In the previous post I showed the loop antenna I’m using at present. Full wave loops will resonate on all harmonics so a 40 meter loop can also be used on 20, 15, and 10 meters, however, you can’t get a perfect match on all bands. What’s more, if the antenna length and feed impedance are adjusted for a perfect 1:1 match on one band, the other bands will suffer. I prefer to go with a “happy medium” approach, where all bands provide an acceptable match. With this antenna that means an SWR of around 2:1. That happy medium occurs, for this antenna, at about 115 ohms.
Below I’ll describe the matching device I built for this antenna and the resulting measurements. The objective for the feed is to match unbalanced 50 ohm coax to a balanced 115 ohm load. The feed shall also choke off or isolate common mode currents so the signal travels inside the coax and not on the shield.
A transmission line transformer configured to transform from one impedance to another is always an unun. It cannot provide isolation. If we also want isolation we must use two separate transmission line transformers in series. In this design, isolation is provided by a transmission line transformer configured as a 50 ohm 1:1 balun followed by a transformer that steps up the impedance. Loss in a well designed transmission line transformer is less than one percent so the combined loss of two in series is still negligible.
We begin with the impedance transforming unun using a T140-61 core and some 16 AWG magnet wire. Type 61 material is more expensive but I chose it for this transformer because it has very low losses from 3 to 30 MHz. This toroid works like an autotransformer so there is some magnetization of the core and low loss is, thus, important.
Ferrite is a very hard material so I like to cover toroids with one layer of Scotch 33+ to provide some padding for the wire. This ferrite is non-conductive and the edges are smoothed so the tape probably isn’t necessary but it makes me feel better.
Next, I cut small strips of the fiberglass tape shown above to make the transmission line as shown below. The tape has a silicone adhesive, is rated to over 500 degrees F, and most importantly it doesn’t stretch. Taping the wires like this makes it much easier to wind the toroid core while keeping the conductors side-by-side.
Below is the finished toroid with eight trifilar turns. These will be wired in series and used like an autotransformer with a 1.5 to 1 turns ratio, giving a 2.25 to 1 impedance transformation. In other words, this configuration is a 2.25 to 1 unun, transforming 50 ohms to 112.5 ohms.

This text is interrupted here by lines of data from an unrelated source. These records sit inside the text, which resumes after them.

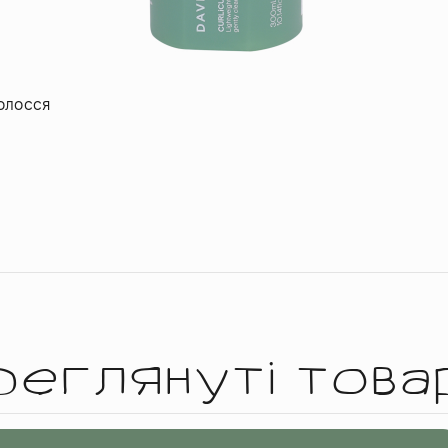
олосся
реглянуті това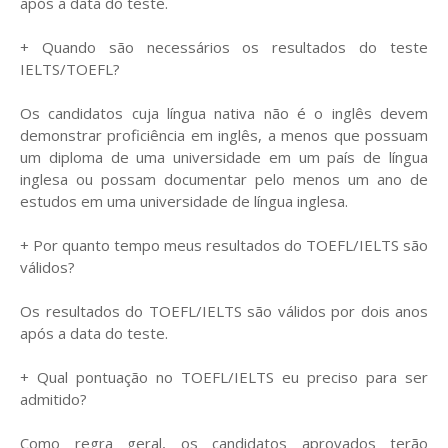
após a data do teste.
+ Quando são necessários os resultados do teste
IELTS/TOEFL?
Os candidatos cuja língua nativa não é o inglês devem
demonstrar proficiência em inglês, a menos que possuam
um diploma de uma universidade em um país de língua
inglesa ou possam documentar pelo menos um ano de
estudos em uma universidade de língua inglesa.
+ Por quanto tempo meus resultados do TOEFL/IELTS são
válidos?
Os resultados do TOEFL/IELTS são válidos por dois anos
após a data do teste.
+ Qual pontuação no TOEFL/IELTS eu preciso para ser
admitido?
Como regra geral, os candidatos aprovados terão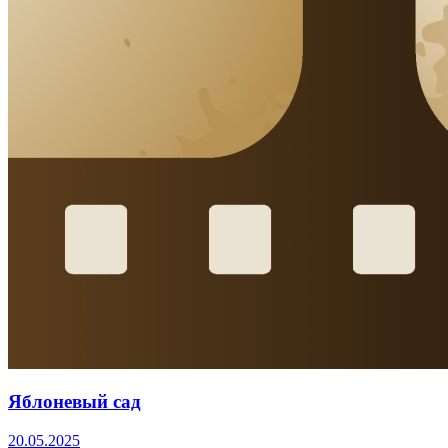
Яблоневый сад
20.05.2025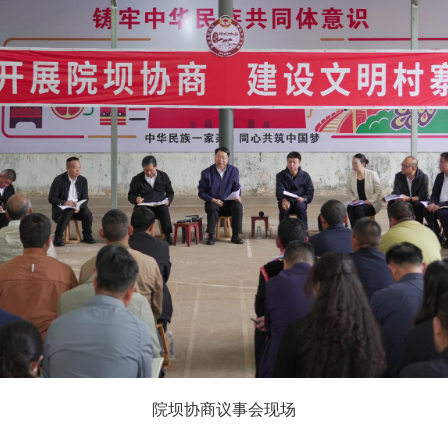
院坝协商议事会现场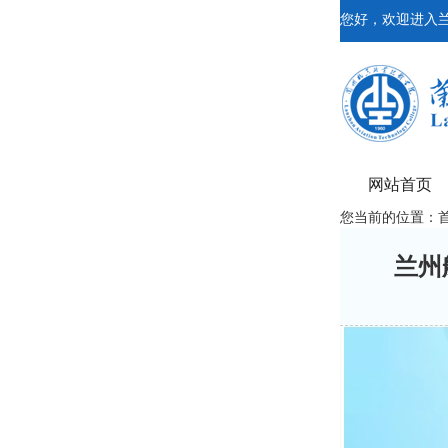
您好，欢迎进入
网站首页
您当前的位置：
兰州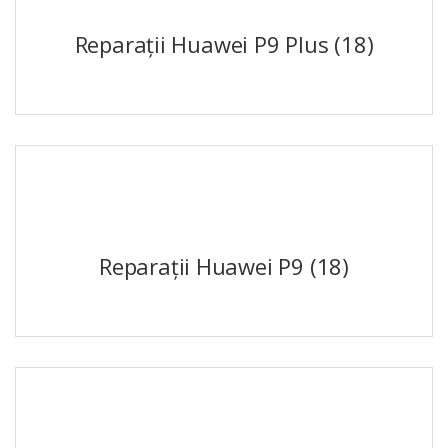
Reparații Huawei P9 Plus
(18)
Reparații Huawei P9
(18)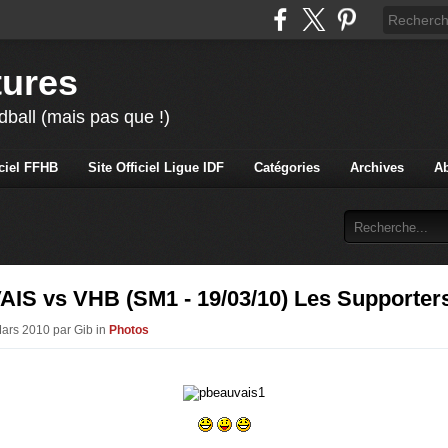
tures
ball (mais pas que !)
iciel FFHB
Site Officiel Ligue IDF
Catégories
Archives
A
IS vs VHB (SM1 - 19/03/10) Les Supporters
Mars 2010 par Gib in
Photos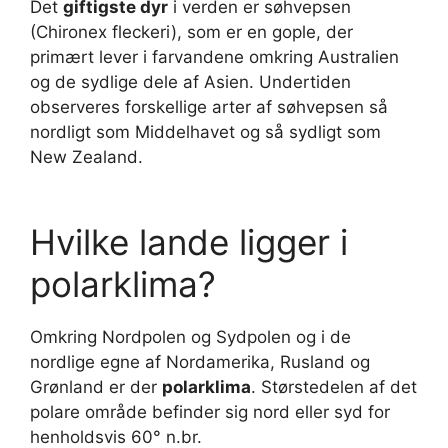
Det
giftigste dyr
i verden er søhvepsen
(Chironex fleckeri), som er en gople, der
primært lever i farvandene omkring Australien
og de sydlige dele af Asien. Undertiden
observeres forskellige arter af søhvepsen så
nordligt som Middelhavet og så sydligt som
New Zealand.
Hvilke lande ligger i
polarklima?
Omkring Nordpolen og Sydpolen og i de
nordlige egne af Nordamerika, Rusland og
Grønland er der
polarklima
. Størstedelen af det
polare område befinder sig nord eller syd for
henholdsvis 60° n.br.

Next we use an FT240-43 toroid and a two conductor transmission line made from 14 AWG magnet wire to make the isolator or 1:1 balun. The objective here is to come up with the highest common mode impedance using the least amount of wire. I chose type 43 material which is cheaper, has much higher permeability, and higher loss, for the following reasons:
- We want to minimize inter-turn capacitance in order to keep the self-resonant frequency of the balun as high as possible. That means we want as few turns as possible. Type 61 material has a permeability of 125. Permeability of type 43 is 850, allowing fewer turns to reach a certain inductance.
- Type 43 material has higher loss but in this application it doesn’t matter — it’s actually a benefit. Core magnetization in this type of 1:1 balun is theoretically zero. If there’s no core magnetization then there’s no loss. The only core magnetization that might occur results from the small common mode currents that we’re trying to get rid of. If those disappear as heat in the core, so much the better. Core heating in this kind of balun only becomes significant at power levels well beyond 1500 watts so it can be ignored.

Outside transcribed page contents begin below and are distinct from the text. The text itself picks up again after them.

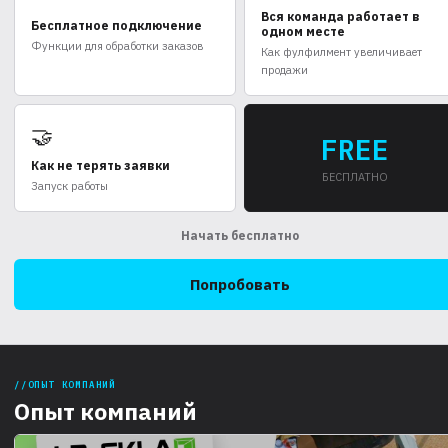
Вся команда работает в
Бесплатное подключение
одном месте
Функции для обработки заказов
Как фулфилмент увеличивает
продажи
🤝
FREE
Как не терять заявки
БЕСПЛАТНО
Запуск работы
Начать бесплатно
Попробовать
ОПЫТ КОМПАНИЙ
Опыт компаний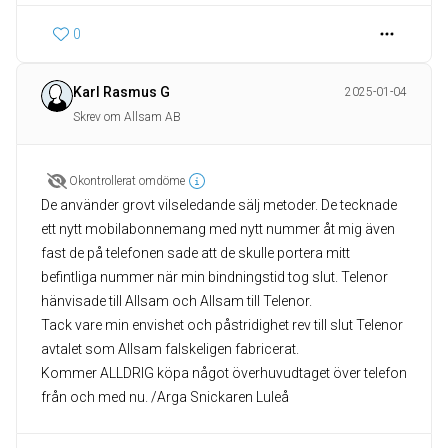
0
Karl Rasmus G
2025-01-04
Skrev om Allsam AB
Okontrollerat omdöme
De använder grovt vilseledande sälj metoder. De tecknade
ett nytt mobilabonnemang med nytt nummer åt mig även
fast de på telefonen sade att de skulle portera mitt
befintliga nummer när min bindningstid tog slut. Telenor
hänvisade till Allsam och Allsam till Telenor.
Tack vare min envishet och påstridighet rev till slut Telenor
avtalet som Allsam falskeligen fabricerat.
Kommer ALLDRIG köpa något överhuvudtaget över telefon
från och med nu. /Arga Snickaren Luleå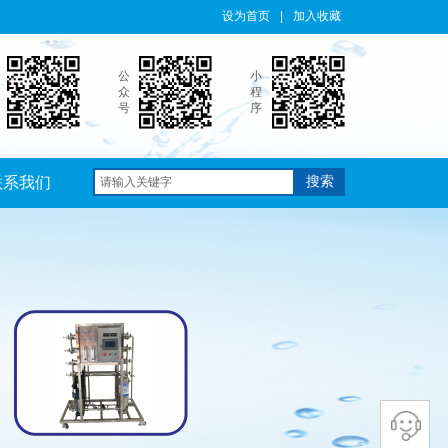
设为首页
|
加入收藏
公
小
众
程
号
序
联系我们
搜索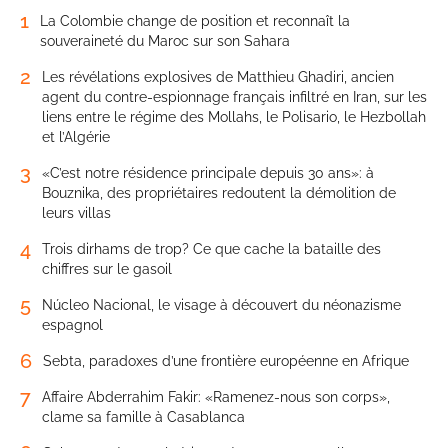
1
La Colombie change de position et reconnaît la
souveraineté du Maroc sur son Sahara
2
Les révélations explosives de Matthieu Ghadiri, ancien
agent du contre-espionnage français infiltré en Iran, sur les
liens entre le régime des Mollahs, le Polisario, le Hezbollah
et l’Algérie
3
«C’est notre résidence principale depuis 30 ans»: à
Bouznika, des propriétaires redoutent la démolition de
leurs villas
4
Trois dirhams de trop? Ce que cache la bataille des
chiffres sur le gasoil
5
Núcleo Nacional, le visage à découvert du néonazisme
espagnol
6
Sebta, paradoxes d’une frontière européenne en Afrique
7
Affaire Abderrahim Fakir: «Ramenez-nous son corps»,
clame sa famille à Casablanca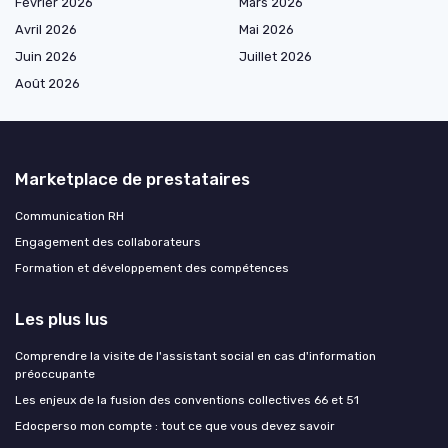
Février 2026
Mars 2026
Avril 2026
Mai 2026
Juin 2026
Juillet 2026
Août 2026
Marketplace de prestataires
Communication RH
Engagement des collaborateurs
Formation et développement des compétences
Les plus lus
Comprendre la visite de l'assistant social en cas d'information
préoccupante
Les enjeux de la fusion des conventions collectives 66 et 51
Edocperso mon compte : tout ce que vous devez savoir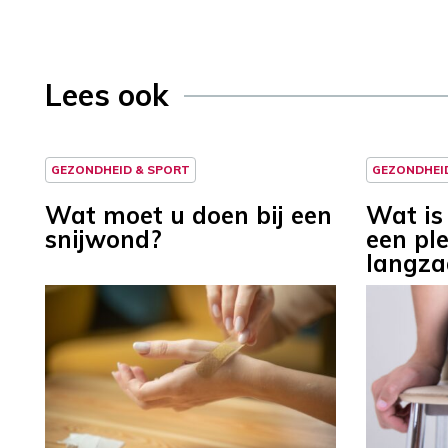
Lees ook
GEZONDHEID & SPORT
GEZONDHEI
Wat moet u doen bij een
Wat is 
snijwond?
een ple
langza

- Type 43 material costs much less than 61, which is nice, but didn’t drive the choice.
Below is the finished isolator with six turns, connected to the 2.25:1 unun, ready to be installed in an outdoor rated housing. Note the crossover. The crossover has no effect on the performance of the transformer and provides for the input and output wires to come out on opposite sides, which is handy in this case.
Below are the two transmission line transformers installed in a Bud NEMA4 waterproof polycarbonate box. All hardware is 18-8 stainless.
Shown below is the first test setup. A 115 ohm 1% resistor is fixed across the balanced output terminals and the analyzer was swept, taking 500 samples from 3 to 30 MHz. SWR measured nearly flat with 1.01 at 3 MHz, rising to 1.09 at 30 MHz. The photo shows the analyzer at 14.1 MHz reading 51 ohms, exactly what one would expect with 115 ohms on the output terminals.
Below is a 500 sample sweep from 3 to 30 MHz of the final installation. I originally made the antenna using 143 feet of wire, which in my experience is a little long so I can trim it. Because this installation has one leg of the triangle parallel to and 10 feet off the slope of the hill behind my house. The antenna resonated about 3 percent low. My calculation said to shorten it by 5 feet, which brought the antenna to exactly where I want it.
The antenna can be used on all four bands without a tuner.
Look for me at night around 7070 kHz on PSK31, Contestia, Olivia, Thor, PSK63F, and Hellschreiber modes. 73 de KW2P.